Il affirme également avoir rencontré deux occupants qui lui auraient indiqué payer un loyer. Les squatteurs ont finalement quitté les lieux, permettant au propriétaire de découvrir l’état dans lequel se trouvait désormais la maison.
D’importantes dégradations découvertes sur place
Le retraité affirme avoir retrouvé une partie extérieure en bois détruite, une toiture endommagée ainsi que certains revêtements muraux arrachés. Il soupçonne les anciens occupants d’avoir volontairement provoqué une partie de ces dégâts, notamment après leur expulsion.
Du courrier portant le nom d’anciens occupants aurait également été découvert dans la boîte aux lettres. Serge de Miras considère que certaines détériorations sont trop importantes pour être accidentelles, mais ses soupçons concernant leur origine restent à ce stade ses propres déclarations.

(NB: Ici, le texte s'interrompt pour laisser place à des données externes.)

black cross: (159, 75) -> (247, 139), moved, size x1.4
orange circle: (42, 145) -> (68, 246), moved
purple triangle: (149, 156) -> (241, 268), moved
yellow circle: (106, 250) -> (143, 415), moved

Le retraité renonce à déposer plainte
La maison appartenait auparavant aux parents de Serge de Miras. Après leur décès, un différend avec sa sœur, également copropriétaire du bien, a entraîné plusieurs années de procédures et son départ de la propriété en 2016.
Malgré les dégradations constatées après le squat, l’homme n’a finalement pas porté plainte. Épuisé par les démarches judiciaires accumulées au fil des années, il refuse également de régler les 12 000 euros réclamés par l’administration fiscale. En juin 2026, la propriété n’avait toujours pas été vendue et le dossier successoral restait en suspens.